Today in Korean history
July 2
1950 -- An Australian air force unit leaves for Korea to join the U.S.-led U.N. command that fought on South Korea's side in the 1950-53 Korean War. Shortly after the war broke out on June 25 with a North Korean invasion of South Korea, the U.N. Security Council passed a resolution to dispatch coalition forces to turn back the communist aggression.
The war ended with an armistice on July 27, 1953, but the conflict did not formally end since there was never a peace treaty between the two sides.
1965 -- The Cabinet decides to deploy combat troops to Vietnam to help the United States. The deployment was made in return for the U.S. provision of military equipment and a US$150 million loan.
A total of 312,000 South Korean troops fought alongside the U.S. military in the Vietnam War and about 5,000 of them died.
2003 -- South and North Korean officials meet in Paju, a South Korean border city 40 kilometers north of Seoul, to discuss reconnecting severed railways and roads across their heavily fortified border. The transportation links were cut just before the Korean War broke out on June 25, 1950. Construction of two sets of inter-Korean railways and roads was completed in late 2005, but the railways remain closed due to alleged North Korean military opposition.

____________

Aim of the task: Quote the passage of the Korean history text that starts at "1965 -- The" and ends at "of them died.". The data comes from a separate source unrelated to the Korean history text.

Excerpted data:
____________

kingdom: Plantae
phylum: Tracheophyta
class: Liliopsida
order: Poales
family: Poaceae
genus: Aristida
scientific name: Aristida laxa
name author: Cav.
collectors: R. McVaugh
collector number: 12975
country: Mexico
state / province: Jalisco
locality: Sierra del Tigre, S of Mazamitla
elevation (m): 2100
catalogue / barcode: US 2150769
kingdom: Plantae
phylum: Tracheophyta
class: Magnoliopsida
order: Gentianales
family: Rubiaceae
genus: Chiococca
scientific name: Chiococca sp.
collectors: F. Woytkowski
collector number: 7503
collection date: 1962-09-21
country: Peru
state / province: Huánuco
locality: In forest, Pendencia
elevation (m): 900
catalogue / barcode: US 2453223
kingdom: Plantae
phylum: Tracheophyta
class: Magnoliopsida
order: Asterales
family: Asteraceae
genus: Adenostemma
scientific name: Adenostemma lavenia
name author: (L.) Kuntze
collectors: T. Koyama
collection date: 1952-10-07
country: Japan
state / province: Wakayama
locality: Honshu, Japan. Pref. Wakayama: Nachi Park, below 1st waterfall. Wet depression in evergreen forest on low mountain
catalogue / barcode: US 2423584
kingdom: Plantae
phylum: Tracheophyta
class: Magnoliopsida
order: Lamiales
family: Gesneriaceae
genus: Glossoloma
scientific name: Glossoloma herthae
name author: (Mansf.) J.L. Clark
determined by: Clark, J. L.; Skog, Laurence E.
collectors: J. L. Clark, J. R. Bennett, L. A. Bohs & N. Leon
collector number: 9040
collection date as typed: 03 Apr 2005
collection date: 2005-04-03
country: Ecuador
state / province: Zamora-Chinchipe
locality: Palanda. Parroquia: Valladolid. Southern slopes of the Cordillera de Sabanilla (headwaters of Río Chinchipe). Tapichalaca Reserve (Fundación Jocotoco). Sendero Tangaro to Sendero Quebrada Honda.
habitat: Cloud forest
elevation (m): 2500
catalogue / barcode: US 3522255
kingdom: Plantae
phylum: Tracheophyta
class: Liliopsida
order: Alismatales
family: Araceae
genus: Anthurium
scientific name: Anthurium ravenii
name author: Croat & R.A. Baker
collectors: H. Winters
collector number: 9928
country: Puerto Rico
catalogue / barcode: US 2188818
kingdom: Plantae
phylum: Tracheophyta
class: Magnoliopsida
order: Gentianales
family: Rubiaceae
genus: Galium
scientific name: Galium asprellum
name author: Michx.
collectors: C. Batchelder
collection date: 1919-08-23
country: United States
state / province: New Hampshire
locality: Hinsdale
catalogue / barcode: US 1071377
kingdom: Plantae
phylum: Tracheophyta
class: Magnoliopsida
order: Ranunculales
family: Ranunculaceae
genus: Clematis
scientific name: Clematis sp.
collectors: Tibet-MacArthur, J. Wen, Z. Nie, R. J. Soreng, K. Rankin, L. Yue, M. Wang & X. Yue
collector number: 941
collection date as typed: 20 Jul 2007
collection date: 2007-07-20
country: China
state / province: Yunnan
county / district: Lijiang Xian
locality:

____________

Task result:
1965 -- The Cabinet decides to deploy combat troops to Vietnam to help the United States. The deployment was made in return for the U.S. provision of military equipment and a US$150 million loan.
A total of 312,000 South Korean troops fought alongside the U.S. military in the Vietnam War and about 5,000 of them died.